Perversely, as he contemplated the future, there was a part of him that almost wanted them to be stopped. It would remove the dreadful burden that at the moment lay squarely on his shoulders; he glanced at the cowed figure of his brother. Cal was a stranger, a freak in this cold and inhospitable place, and Will had no idea how he was going to protect him.
But Will knew if he turned himself in to the authorities and tried to get them to investigate the Colony — that's if they believed a runaway teenager in the first place — he could be risking countless lives, his family's lives. Who knew how it would end? He shuddered at the thought of the Discovery, as Grandma Macaulay had called it, and tried to imagine her being led out into the daylight after her long subterranean life. He couldn't do that to her — couldn't even bear the thought of it. It was too big a decision for him to take alone, and he felt so terribly alone and isolated.
He pulled his damp jacket around himself and hustled Cal and Bartleby down into the underpass at the end of the bridge.
"It reeks of pee down here," his brother commeted. "Do all Topsoilers mark their territories?" He turned to Will inquiringly.
"Uh, no… not usually. But this is London."
As they emerged from the underpass and back onto the pavement, Cal seemed confused by the traffic, looking this way and that. Coming to the main road, they stopped at the curb. Will gripped his brother's sleeve with one hand and the cat's hairless scruff with the other. Crossing when there was a lull, they made it to the traffic island. He could see people peering curiously at them from passing cars, and a white van slowed down almost to a halt right beside them, the driver talking excitedly into his cell phone. To Will's relief, it sped off again. They crossed the remaining two lanes and, after a short distance, Will steered them into a dimly lit side street. His brother stood with one hand on the brick wall beside him — he looked completely disoriented, like a blind man in unfamiliar surroundings.
"Foul air!" he said vehemently.
"It's only car fumes," Will replied as he untied the thick string from his light orb and fashioned a slipknot leash for the cat, who didn't seem to mind one bit.

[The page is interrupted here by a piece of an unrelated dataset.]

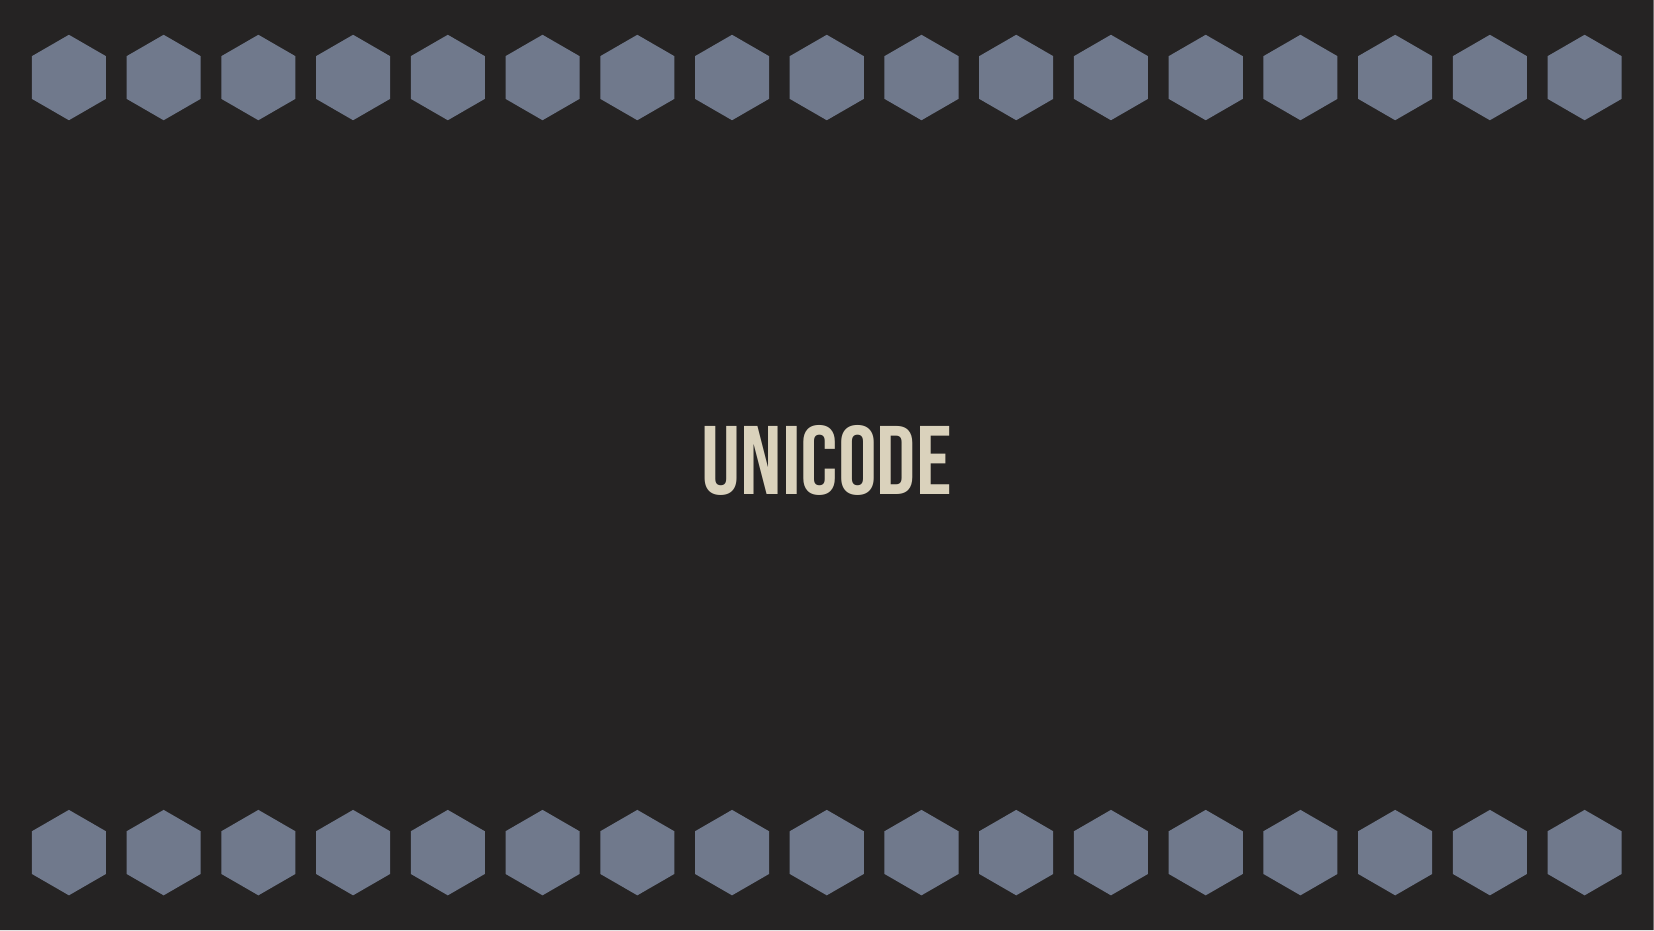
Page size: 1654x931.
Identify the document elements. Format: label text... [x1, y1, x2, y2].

title Unicode [67, 150, 1586, 781]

"It smells wrong. It must be against the laws," Cal said with complete conviction.
"Fraid not," Will answered as he led them down the street. He would have to stay off the main roads and keep to the backstreets as far as possible, even though it would make their journey even more difficult and circuitous.
And so the long march north began. On their way out of central London they only saw a single police car, but Will was able to usher them around a corner in the nick of time.
"Are they like Styx?" Cal asked.
"Not quite," Will replied.
With the cat on one side and Cal twitching nervously on the other, they trudged along. From time to time his brother would stop dead in his tracks, as if invisible doors were being slammed in his face.
"What is it?" Will asked on one of these occasions when his brother refused to move.
"It's like… anger… and fear," Cal said in a strained voice as he glanced nervously up at the windows over a storefront. "It's so strong. I don't like it."
"I can't see anything," Will said as he failed to make out what was troubling his brother. They were just ordinary windows, a sliver of light showing between the curtains in one of them. "It's nothing, you're imagining it."
"No, I'm not. I can smell it," Cal said emphatically, "and it's getting stronger. I want to go."
After several miles of tortuous ducking and diving, they came to the brow of a hill, at the bottom of which was a busy main road with six lanes of speeding traffic.